Task brief: Repeat all of the data precisely.

─── Excerpted records ───

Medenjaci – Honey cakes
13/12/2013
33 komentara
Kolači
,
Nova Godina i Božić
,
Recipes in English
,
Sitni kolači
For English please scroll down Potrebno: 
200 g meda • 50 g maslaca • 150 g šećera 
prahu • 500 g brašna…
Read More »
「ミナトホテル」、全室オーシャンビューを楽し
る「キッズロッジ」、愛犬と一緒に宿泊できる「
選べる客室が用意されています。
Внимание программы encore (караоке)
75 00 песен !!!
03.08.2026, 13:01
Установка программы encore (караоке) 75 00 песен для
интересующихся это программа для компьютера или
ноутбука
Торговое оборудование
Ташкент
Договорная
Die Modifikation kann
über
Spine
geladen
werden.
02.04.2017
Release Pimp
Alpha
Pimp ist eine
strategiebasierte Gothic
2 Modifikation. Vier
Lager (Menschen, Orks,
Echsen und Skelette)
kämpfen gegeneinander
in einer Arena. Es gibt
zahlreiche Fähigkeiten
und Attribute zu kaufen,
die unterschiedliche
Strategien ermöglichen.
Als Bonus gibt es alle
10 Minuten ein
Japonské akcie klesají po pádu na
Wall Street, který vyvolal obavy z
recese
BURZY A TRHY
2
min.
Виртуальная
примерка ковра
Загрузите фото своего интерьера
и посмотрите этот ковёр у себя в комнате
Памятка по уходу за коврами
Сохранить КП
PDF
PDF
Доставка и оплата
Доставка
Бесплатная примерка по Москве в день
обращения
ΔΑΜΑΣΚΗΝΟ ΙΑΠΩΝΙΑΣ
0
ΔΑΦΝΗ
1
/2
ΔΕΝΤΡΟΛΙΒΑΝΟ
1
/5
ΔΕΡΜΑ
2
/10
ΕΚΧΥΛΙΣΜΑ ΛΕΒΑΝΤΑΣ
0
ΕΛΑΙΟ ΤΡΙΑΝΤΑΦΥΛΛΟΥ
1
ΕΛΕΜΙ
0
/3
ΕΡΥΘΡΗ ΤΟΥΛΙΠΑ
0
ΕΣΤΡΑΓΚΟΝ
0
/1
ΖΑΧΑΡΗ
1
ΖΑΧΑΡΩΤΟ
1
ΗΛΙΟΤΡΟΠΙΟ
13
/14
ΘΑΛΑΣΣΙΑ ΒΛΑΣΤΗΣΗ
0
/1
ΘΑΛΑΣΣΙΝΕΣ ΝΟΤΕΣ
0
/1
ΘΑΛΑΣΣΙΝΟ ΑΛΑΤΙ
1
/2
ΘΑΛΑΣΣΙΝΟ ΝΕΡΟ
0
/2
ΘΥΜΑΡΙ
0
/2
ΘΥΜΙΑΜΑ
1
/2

───

Response:
Medenjaci – Honey cakes
13/12/2013
33 komentara
Kolači
,
Nova Godina i Božić
,
Recipes in English
,
Sitni kolači
For English please scroll down Potrebno: 
200 g meda • 50 g maslaca • 150 g šećera 
prahu • 500 g brašna…
Read More »
「ミナトホテル」、全室オーシャンビューを楽し
る「キッズロッジ」、愛犬と一緒に宿泊できる「
選べる客室が用意されています。
Внимание программы encore (караоке)
75 00 песен !!!
03.08.2026, 13:01
Установка программы encore (караоке) 75 00 песен для
интересующихся это программа для компьютера или
ноутбука
Торговое оборудование
Ташкент
Договорная
Die Modifikation kann
über
Spine
geladen
werden.
02.04.2017
Release Pimp
Alpha
Pimp ist eine
strategiebasierte Gothic
2 Modifikation. Vier
Lager (Menschen, Orks,
Echsen und Skelette)
kämpfen gegeneinander
in einer Arena. Es gibt
zahlreiche Fähigkeiten
und Attribute zu kaufen,
die unterschiedliche
Strategien ermöglichen.
Als Bonus gibt es alle
10 Minuten ein
Japonské akcie klesají po pádu na
Wall Street, který vyvolal obavy z
recese
BURZY A TRHY
2
min.
Виртуальная
примерка ковра
Загрузите фото своего интерьера
и посмотрите этот ковёр у себя в комнате
Памятка по уходу за коврами
Сохранить КП
PDF
PDF
Доставка и оплата
Доставка
Бесплатная примерка по Москве в день
обращения
ΔΑΜΑΣΚΗΝΟ ΙΑΠΩΝΙΑΣ
0
ΔΑΦΝΗ
1
/2
ΔΕΝΤΡΟΛΙΒΑΝΟ
1
/5
ΔΕΡΜΑ
2
/10
ΕΚΧΥΛΙΣΜΑ ΛΕΒΑΝΤΑΣ
0
ΕΛΑΙΟ ΤΡΙΑΝΤΑΦΥΛΛΟΥ
1
ΕΛΕΜΙ
0
/3
ΕΡΥΘΡΗ ΤΟΥΛΙΠΑ
0
ΕΣΤΡΑΓΚΟΝ
0
/1
ΖΑΧΑΡΗ
1
ΖΑΧΑΡΩΤΟ
1
ΗΛΙΟΤΡΟΠΙΟ
13
/14
ΘΑΛΑΣΣΙΑ ΒΛΑΣΤΗΣΗ
0
/1
ΘΑΛΑΣΣΙΝΕΣ ΝΟΤΕΣ
0
/1
ΘΑΛΑΣΣΙΝΟ ΑΛΑΤΙ
1
/2
ΘΑΛΑΣΣΙΝΟ ΝΕΡΟ
0
/2
ΘΥΜΑΡΙ
0
/2
ΘΥΜΙΑΜΑ
1
/2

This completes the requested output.